Friday, April 10, 2015

T.K. Lukas, Author & Equestrian


T. K. Lukas, a born-and-bred Texan with a hunger for international travel, lives in rural Palo Pinto County, Texas USA, with her husband and a menagerie of four-legged friends, equine, bovine, canine, and feline. The recipient of the A. C. Greene Literary Award for Texas Authors for her short fiction, Of Murder, Mayhem, and Magnolias, she now concentrates her efforts on long fiction, from Historical, to Romance, to Adult Contemporary.

Congratulations, T.K., on your new book release Orphan Moon!

When was your first encounter with a horse?
When I was 5 or 6, my family and I went to Arkansas for a family reunion. I was determined to make my cousin’s Shetland pony my friend, even though it was known to bite and kick. I took it a peace offering of an apple, which it ignored.  “Sugar” instead chose to bite a mouthful of my hair, and she proceeded to shake me like a rag-doll. My mother came running, slapping the pony, yelling at it, and finally I was dropped to the ground. I was so upset, not at the pony, but at my mother for hitting the pony! For me, it was love at first bite.

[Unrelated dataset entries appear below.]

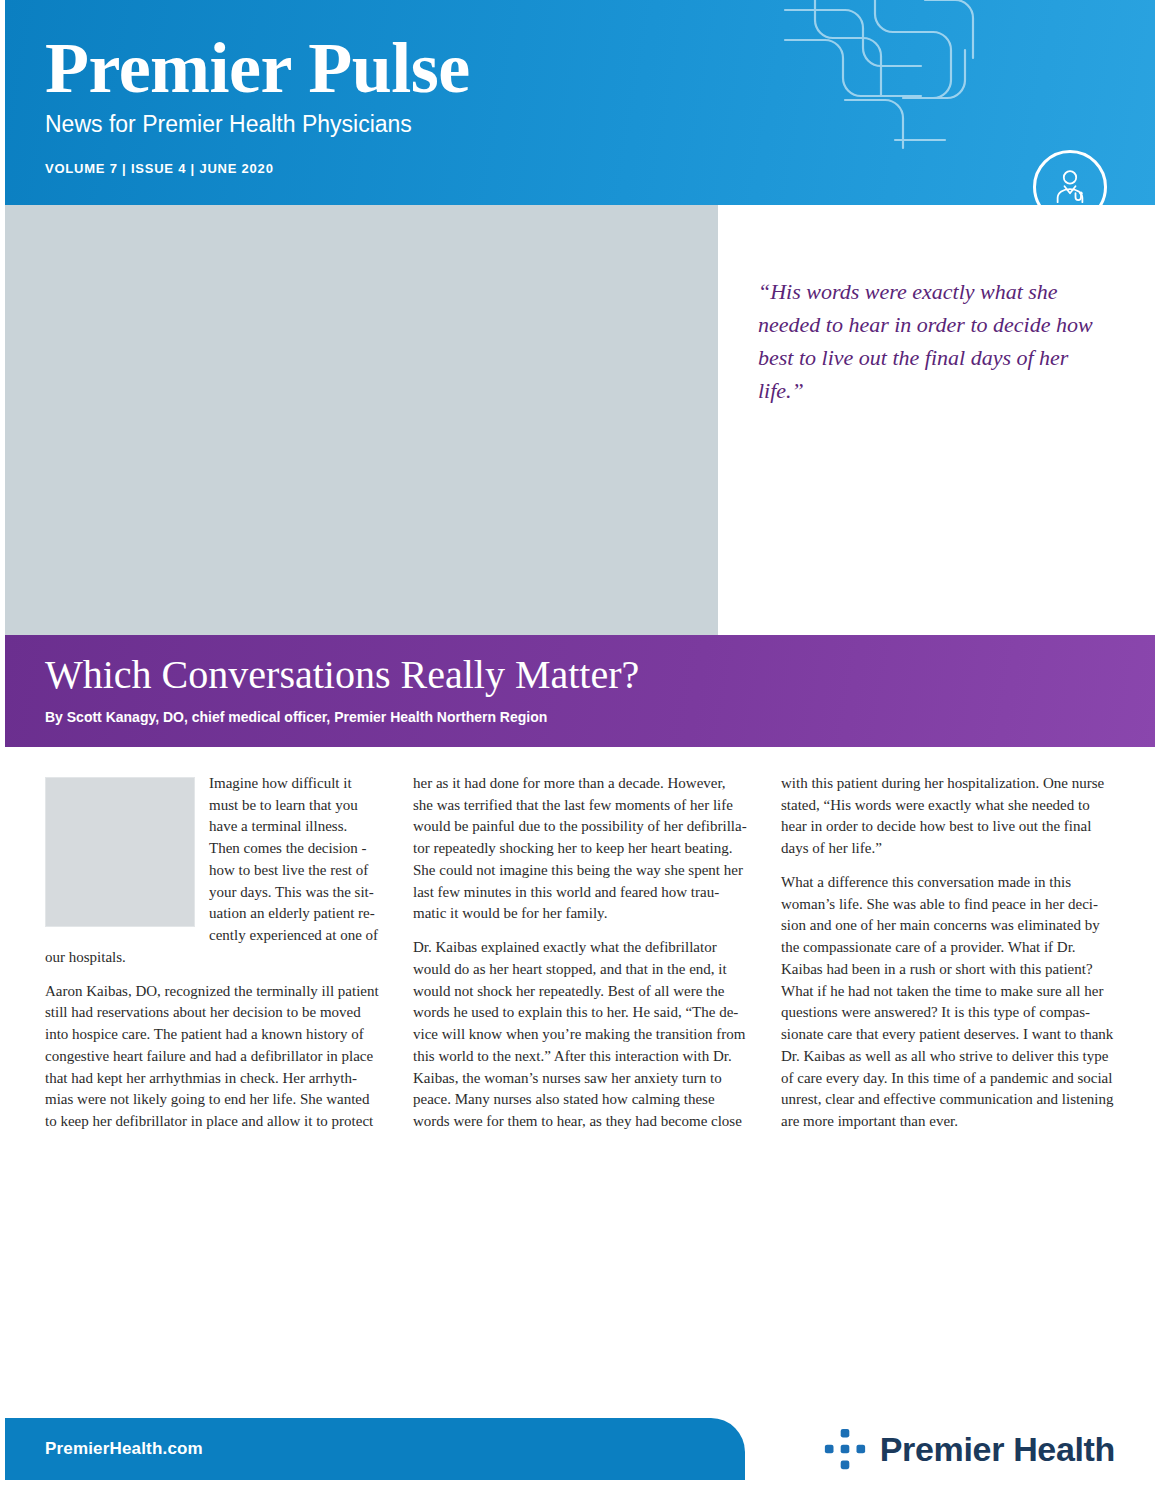Premier Pulse
News for Premier Health Physicians
VOLUME 7 | ISSUE 4 | JUNE 2020
“His words were exactly what she needed to hear in order to decide how best to live out the final days of her life.”
Which Conversations Really Matter?
By Scott Kanagy, DO, chief medical officer, Premier Health Northern Region
Imagine how difficult it must be to learn that you have a terminal illness. Then comes the decision - how to best live the rest of your days. This was the situation an elderly patient recently experienced at one of our hospitals.
Aaron Kaibas, DO, recognized the terminally ill patient still had reservations about her decision to be moved into hospice care. The patient had a known history of congestive heart failure and had a defibrillator in place that had kept her arrhythmias in check. Her arrhythmias were not likely going to end her life. She wanted to keep her defibrillator in place and allow it to protect her as it had done for more than a decade. However, she was terrified that the last few moments of her life would be painful due to the possibility of her defibrillator repeatedly shocking her to keep her heart beating. She could not imagine this being the way she spent her last few minutes in this world and feared how traumatic it would be for her family.
Dr. Kaibas explained exactly what the defibrillator would do as her heart stopped, and that in the end, it would not shock her repeatedly. Best of all were the words he used to explain this to her. He said, “The device will know when you’re making the transition from this world to the next.” After this interaction with Dr. Kaibas, the woman’s nurses saw her anxiety turn to peace. Many nurses also stated how calming these words were for them to hear, as they had become close with this patient during her hospitalization. One nurse stated, “His words were exactly what she needed to hear in order to decide how best to live out the final days of her life.”
What a difference this conversation made in this woman’s life. She was able to find peace in her decision and one of her main concerns was eliminated by the compassionate care of a provider. What if Dr. Kaibas had been in a rush or short with this patient? What if he had not taken the time to make sure all her questions were answered? It is this type of compassionate care that every patient deserves. I want to thank Dr. Kaibas as well as all who strive to deliver this type of care every day. In this time of a pandemic and social unrest, clear and effective communication and listening are more important than ever.
PremierHealth.com
Premier Health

What is the premise for your new book?
Orphan Moon, set in Texas and in various western frontiers in the early 1860’s, is about a girl who survives an Indian raid on her family’s homestead. She’s determined to rebuild, but is left penniless and alone. She forms a plan - it’s reckless and foolhardy – but it’s her only hope. The story is a saga of family love, loss, and betrayal. It’s a gripping adventure and a timeless love story. And, there are lots of really nice horses that populate the pages.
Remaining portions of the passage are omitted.